Please. But before the words parted my lips, a flash of light came over the room; his malicious smile was splashed onto my eyes like a picture on a film. Nothing, I felt nothing. I looked down and just stared at the crater where I believe my heart once stood: never have I seen this much blood - so real, so very real. The wooden planks disappeared in a ripple around me as a lake of blood appeared in its place. I looked up, expecting to see this man, this fiery blue man, staring at his masterpiece with pride. I am God; look at what I have done. I saw no man, only a looter: bustling of drawers, tossing of cushions, flipping of mattresses. Coward.

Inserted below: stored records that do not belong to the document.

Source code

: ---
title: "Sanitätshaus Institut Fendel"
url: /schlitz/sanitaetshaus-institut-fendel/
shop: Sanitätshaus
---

The other story I'm working on is called "The Abduction of Jane". I can't really get into many details of this story as it's pretty difficult to describe. I've been working on this story for about a year. Right now it's still a short story, a little under 30 pages - but it has plenty of room to grow into a novel. In its current structure, readers get confused as I try to put way too much in this short story. Expanding and separating the story into a novel and chapters will alleviate a lot of those issues. Here is the first paragraph, keep in mind the story is written in a middle english style. The story is about a woman who is being sent to an insane asylum:
It is mid August; the fallen leaves of autumn's plight line the road to what is to become my retreat from a world that demands my silence. A woman of wit forced to silence of woe. How detested one must feel from the vermin of man, the makers of merriment for their own selfish virtues, if one can truly call them virtues. As this cart draws nearer to its destination - I cannot help but to reflect this present reality. Take into account the matrimonious rigor preceding this predicament - one can only stand aghast to the pretentious irony dripping onto these pages, onto the drama entitled "My Life". Well, I have never been one without the theatrics - for instance; even now, as I stare out this cart onto the passing trees, I do not see slumped victims of nature, but friends, bowing in my honour: "Brave Jane; of the utmost valour who stands unhinged and in stride. From the dawning Elysium to the setting asylum, I prithee - oh, marked one, Godspeed and good-bye". Fate it seems, for I take with me not the swift aid of God; but my scorn of him, of the times, and of society. Ah, another irony mixed in this cocktail of the unreal: abandoned by a society that has already abandoned my humanity - how witty.
My stories, poems, etc, seem to always have an underlying theme revolving around mental illness and religion. What can I say, it's what I'm good at writing about.
Thanks for taking the time to read these. Constructive criticisms are more than welcomed. I understand this is a short excerpt, but it is a short story, lol.